Miguel Galvan Gutierrez

Miguel Galvan Gutierrez

Miguel Galván Gutiérrez was released from prison in Cuba and forced into exile in Spain in September 2010. His release was part of a mass amnesty for “Black Spring” dissidents, brokered by the Catholic Church and the Spanish foreign ministry.

Galván, an independent trade unionist, mechanical engineer and journalist with the independent news agency Havana Press, was arrested during the "Black Spring" crackdown on free expression in Cuba in March 2003. He was tried under Article 91 of the penal code, which imposes lengthy prison sentences or death for those who act against "the independence or the territorial integrity of the state." In April 2003, he was sentenced to 26 years in prison, which he was serving at Agüica Prison in western Matanzas province.

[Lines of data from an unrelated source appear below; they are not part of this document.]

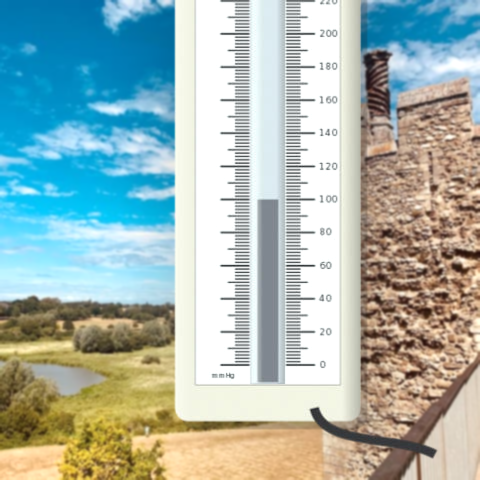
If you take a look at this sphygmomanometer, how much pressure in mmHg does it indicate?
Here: 100 mmHg
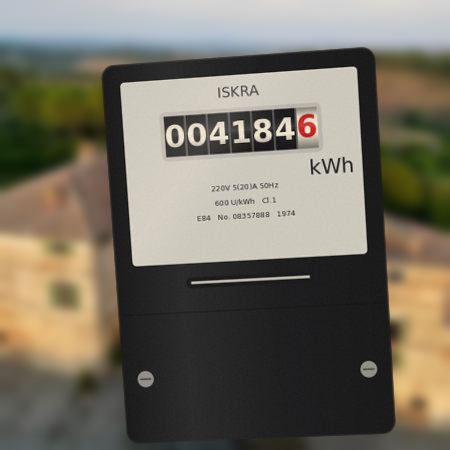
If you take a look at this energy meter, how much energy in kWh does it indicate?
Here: 4184.6 kWh
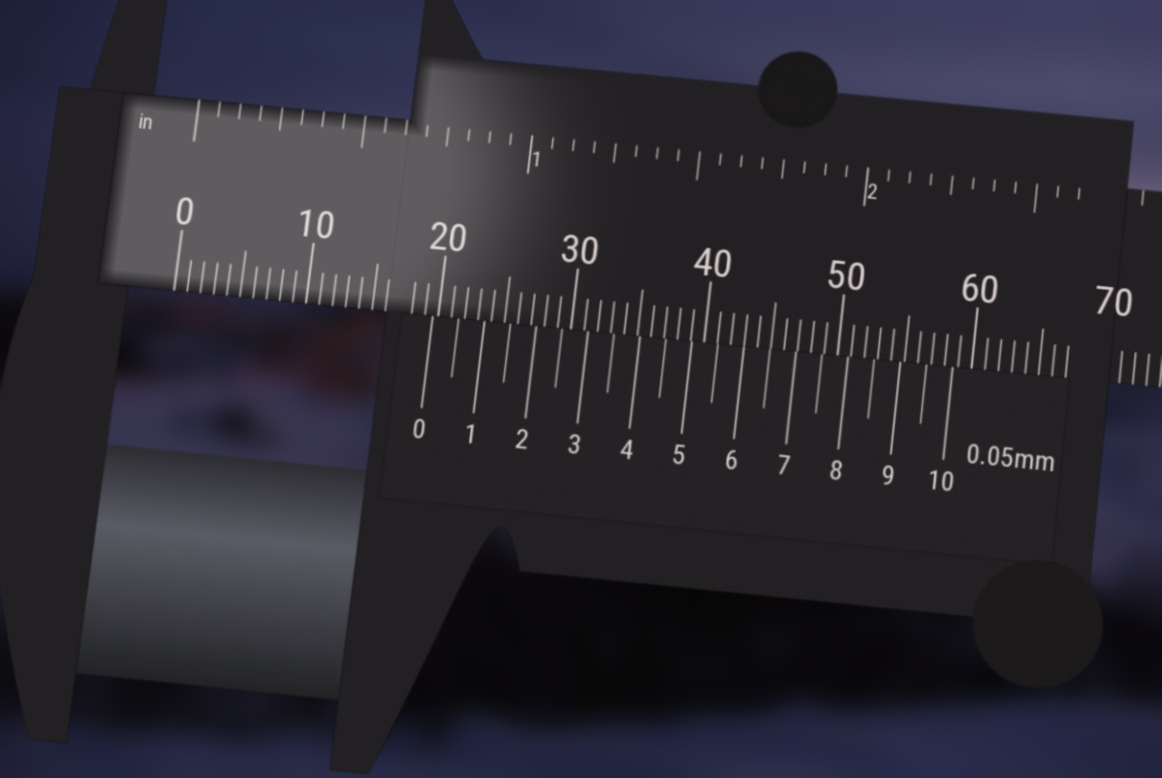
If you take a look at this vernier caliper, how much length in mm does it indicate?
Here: 19.6 mm
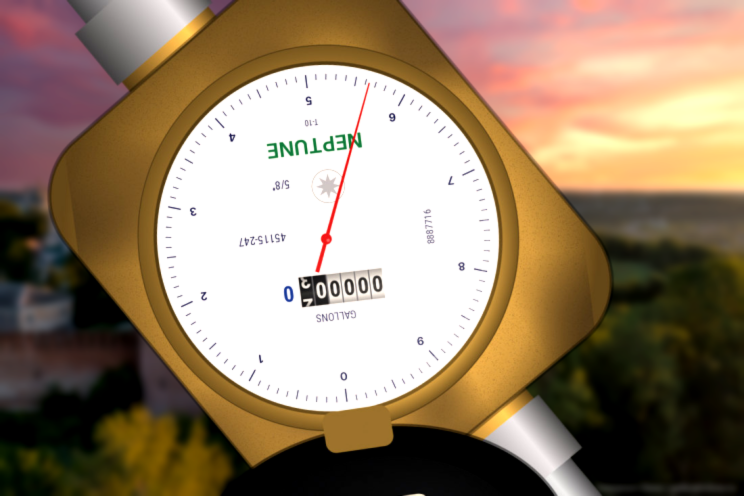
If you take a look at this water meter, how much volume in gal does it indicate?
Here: 25.6 gal
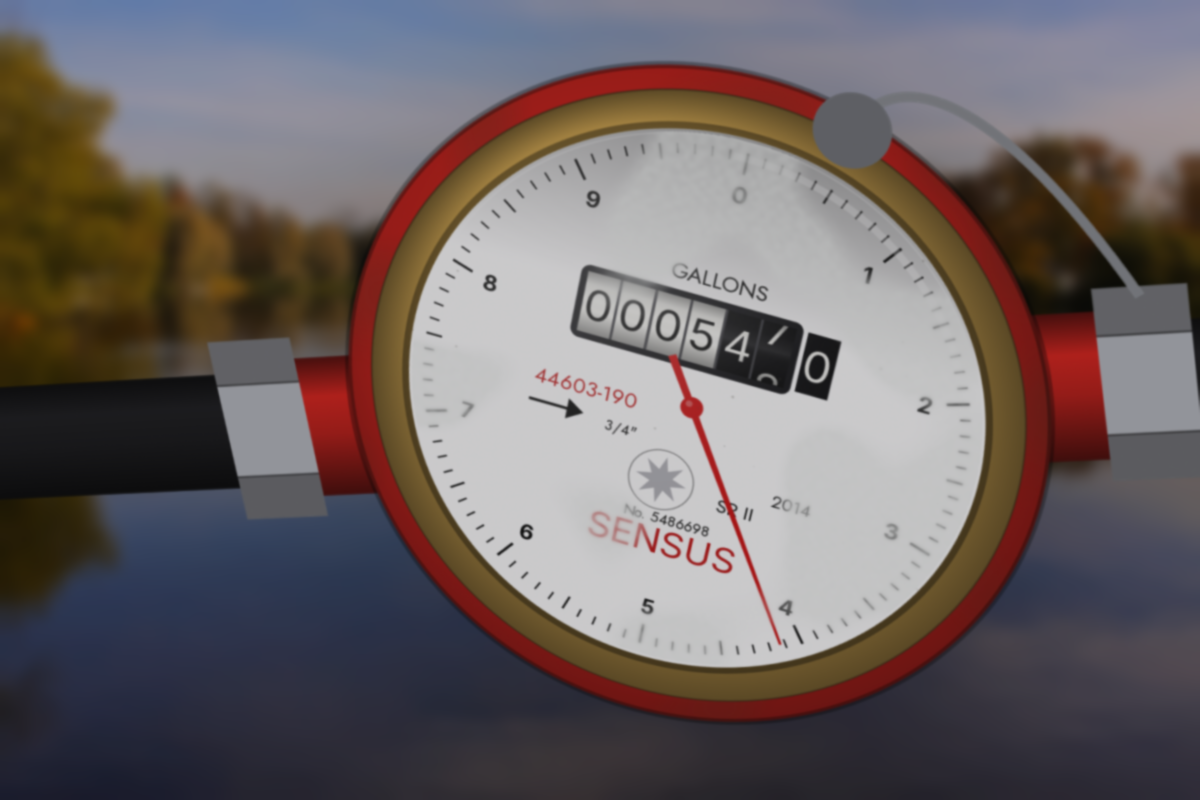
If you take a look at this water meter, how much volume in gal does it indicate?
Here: 5474.1 gal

Engineer and holder of several post-graduate degrees, Miguel Galván Gutiérrez joined the independent Engineers and Architects Institute after losing his job in 1999 because of his political ideas. He was president of the organisation until February 2002. At the same time he worked as an independent journalist for the news agency Havana Press, one of the ten news agencies belonging to the Nueva Prensa Cubana press group. At Gutiérrez’s trial, more than 100 security agents surrounded the courthouse to prevent any dissident demonstrations. The journalist’s poor state of health, following an operation to his right hand and arm were rejected as reasons to spare him prison. He was extremely weakened by successive hunger strikes in protest at his prison conditions as well as spells in an “isolation cell”, used to punish inmates for “insolence” or “resistance”.